The park is open from dawn to dusk.
(Note: Many places fill to capacity on busy, nice weather days, especially holiday weekends. Please call ahead or visit the official website to get the most up-to-date information before visiting.)
Access to the park is free.
Picnicking: Picnic tables scattered throughout the park have easy access to ball field and playground equipment. The park’s scenic backdrop also makes it a popular site for weddings, family reunions and other events.
Hilltop Pavilion may be reserved up to 11 months in advance. If the Hilltop Pavilion is unreserved, it may be used for free on a first-come, first-served basis. Please contact the park office for more information on planning a wedding or other event in the park.
Kite Flying: The crest of Mt. Pisgah is an excellent area for kite flying. Local groups and individuals gather to show their skills and offer help to novice kite fliers.
Stargazing: On clear nights, local organizations hold star gazing events at the park so the public can enjoy Mt.
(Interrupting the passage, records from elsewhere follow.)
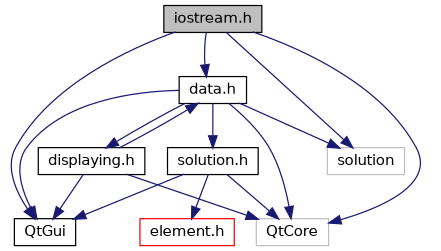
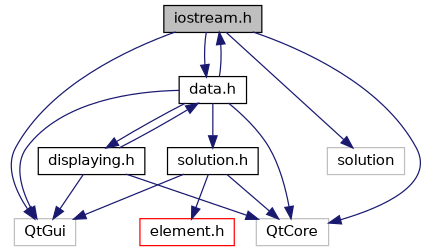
  digraph {
    node [color=black fillcolor=white fontname=Helvetica fontsize=12 shape=record style=filled]
    edge [color=midnightblue fontname=Helvetica fontsize=12 labelfontname=Helvetica labelfontsize=12 style=solid]
    n1 [fillcolor=grey75 fontcolor=black height=0.2 label="iostream.h" width=0.4]
    n2 [height=0.2 label="data.h" width=0.4]
-   n3 [height=0.2 label=QtGui width=0.4]
+   n3 [color=grey75 height=0.2 label=QtGui width=0.4]
    n4 [color=grey75 height=0.2 label=QtCore width=0.4]
    n5 [color=grey75 height=0.2 label=solution width=0.4]
    n6 [height=0.2 label="solution.h" width=0.4]
    n7 [height=0.2 label="displaying.h" width=0.4]
    n8 [color=red height=0.2 label="element.h" width=0.4]
    n1 -> n2
    n1 -> n3
    n1 -> n4
    n1 -> n5
-   n2 -> n5
+   n2 -> n1
    n2 -> n3
    n2 -> n4
    n2 -> n6
    n2 -> n7
    n6 -> n3
    n6 -> n4
    n6 -> n8
    n7 -> n2
    n7 -> n3
    n7 -> n4
  }
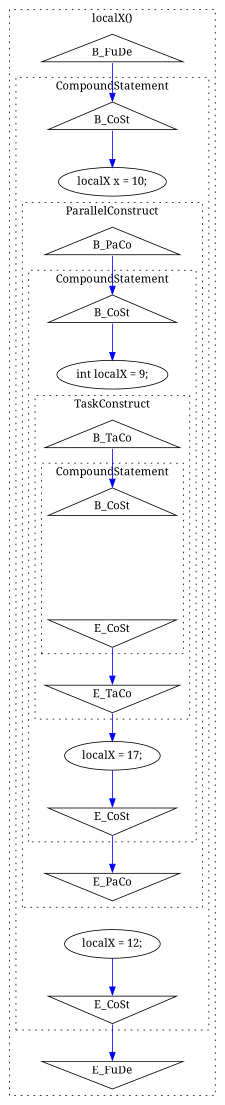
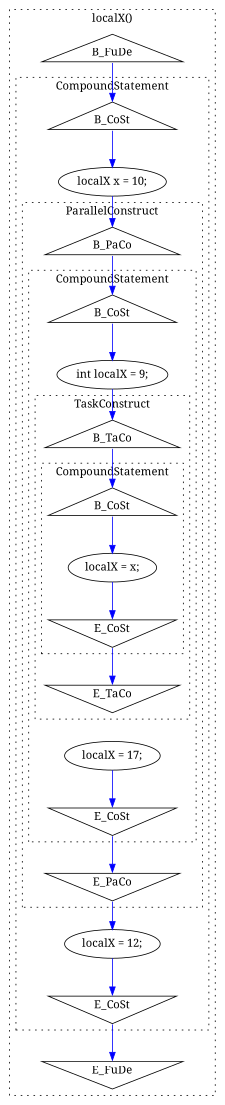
  digraph {
    compound=true
    fontname="Noto Serif"
    node [fontname="Noto Serif" shape=triangle]
    edge [color=blue fontname="Noto Serif" headport=n tailport=s weight=8]
    n1 [label=B_CoSt]
    n2 [label=E_CoSt shape=invtriangle]
+   n3 [label="localX = x;" shape=""]
    n4 [label=B_TaCo]
    n5 [label=E_TaCo shape=invtriangle]
    n6 [label=B_CoSt]
    n7 [label=E_CoSt shape=invtriangle]
    n8 [label="int localX = 9;" shape=""]
    n9 [label="localX = 17;" shape=""]
    n10 [label=B_PaCo]
    n11 [label=E_PaCo shape=invtriangle]
    n12 [label=B_CoSt]
    n13 [label=E_CoSt shape=invtriangle]
    n14 [label="localX x = 10;" shape=""]
    n15 [label="localX = 12;" shape=""]
    n16 [label=B_FuDe]
    n17 [label=E_FuDe shape=invtriangle]
    subgraph cluster_1 {
      label="localX()"
      style=dotted
      n16
      n17
      subgraph cluster_2 {
        label=CompoundStatement
        style=dotted
        n12
        n13
        n14
        n15
        subgraph cluster_3 {
          label=ParallelConstruct
          style=dotted
          n10
          n11
          subgraph cluster_4 {
            label=CompoundStatement
            style=dotted
            n6
            n7
            n8
            n9
            subgraph cluster_5 {
              label=TaskConstruct
              style=dotted
              n4
              n5
              subgraph cluster_6 {
                label=CompoundStatement
                style=dotted
                n1
                n2
+               n3
              }
            }
          }
        }
      }
    }
+   n1 -> n3
    n2 -> n5
+   n3 -> n2
    n4 -> n1
-   n5 -> n9
    n6 -> n8
    n7 -> n11
+   n8 -> n4
    n9 -> n7
    n10 -> n6
+   n11 -> n15
    n12 -> n14
    n13 -> n17
+   n14 -> n10
    n15 -> n13
    n16 -> n12
  }
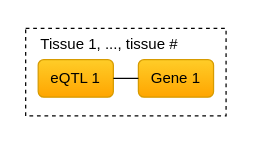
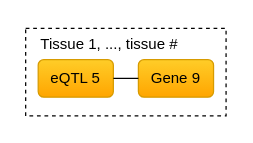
  <mxCell id="0" />
  <mxCell id="1" parent="0" />
  <mxCell id="2" value="" style="rounded=0;whiteSpace=wrap;html=1;dashed=1;fillColor=none;" parent="1" vertex="1"><mxGeometry x="20" y="22" width="160" height="70" as="geometry" /></mxCell>
- <mxCell id="3" value="eQTL 1" style="rounded=1;whiteSpace=wrap;html=1;fillColor=#ffcd28;gradientColor=#ffa500;strokeColor=#d79b00;" parent="1" vertex="1"><mxGeometry x="30" y="47" width="60" height="30" as="geometry" /></mxCell>
- <mxCell id="4" value="Gene 1" style="rounded=1;whiteSpace=wrap;html=1;fillColor=#ffcd28;gradientColor=#ffa500;strokeColor=#d79b00;" parent="1" vertex="1"><mxGeometry x="110" y="47" width="60" height="30" as="geometry" /></mxCell>
+ <mxCell id="3" value="eQTL 5" style="rounded=1;whiteSpace=wrap;html=1;fillColor=#ffcd28;gradientColor=#ffa500;strokeColor=#d79b00;" parent="1" vertex="1"><mxGeometry x="30" y="47" width="60" height="30" as="geometry" /></mxCell>
+ <mxCell id="4" value="Gene 9" style="rounded=1;whiteSpace=wrap;html=1;fillColor=#ffcd28;gradientColor=#ffa500;strokeColor=#d79b00;" parent="1" vertex="1"><mxGeometry x="110" y="47" width="60" height="30" as="geometry" /></mxCell>
  <mxCell id="5" value="" style="endArrow=none;html=1;rounded=0;entryX=0;entryY=0.5;entryDx=0;entryDy=0;exitX=1;exitY=0.5;exitDx=0;exitDy=0;" parent="1" source="3" target="4" edge="1"><mxGeometry width="50" height="50" relative="1" as="geometry"><mxPoint x="70" y="192" as="sourcePoint" /><mxPoint x="120" y="142" as="targetPoint" /></mxGeometry></mxCell>
  <mxCell id="6" value="Tissue 1, ..., tissue #" style="text;html=1;strokeColor=none;fillColor=none;align=center;verticalAlign=middle;whiteSpace=wrap;rounded=0;" parent="1" vertex="1"><mxGeometry x="22" y="20" width="130" height="30" as="geometry" /></mxCell>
Pisgah’s uninterrupted view of the stars. Check the park calendar of events online for program dates and times.
Two Miles of Hiking Trails: The one-mile Hilltop Trail winds through a pine plantation, interesting rock formations and spectacular scenic views. This easy hike also takes visitors past the George E. Stine Arboretum. Over the years, the arboretum has been severely damaged by storms and high winds. However, it still contains European beech, persimmon, concolor fir, English yew and other unique species, capturing a piece of the landscape’s past. Use the Short Cut Trail, a short loop, to more fully explore the pine plantation. Located behind the park’s office, the one-mile Back Trail loops through a diverse hardwood forest.
Sledding: Several areas of Mt. Pisgah are great for sledding.
Samuel S. Lewis State Park was named to honor the Secretary of the Pennsylvania Department of Forest and Waters from 1951-1954. Samuel S. Lewis donated 35 acres of his farm to the Commonwealth in 1954. Lewis convinced Walter Stine to sell his arboretum to the Commonwealth for a reasonable price. The Commonwealth then purchased an additional 35 acres of the adjacent Almoney Farm to complete the initial park tract. The park opened to the public on July 4, 1954. The Department of Conservation and Natural Resources purchased an additional 14 acres of land in 1999.
This unassuming, jovial, analytical Samuel S. Lewis held several cabinet-level positions to several governors, most notably as Secretary of Highways to Governor Gifford Pinchot during Pinchot’s ambitious road-paving program to “get the farmer out of the mud.” Samuel Lewis was the lieutenant governor to Arthur H. James from 1939 to 1943. Lewis was the postmaster general of York and rejuvenated the York Fair.
In 1951, Lewis was appointed the Secretary of the Department of Forests and Waters and oversaw all state parks and forests. In two years, Lewis reorganized and streamlined the department.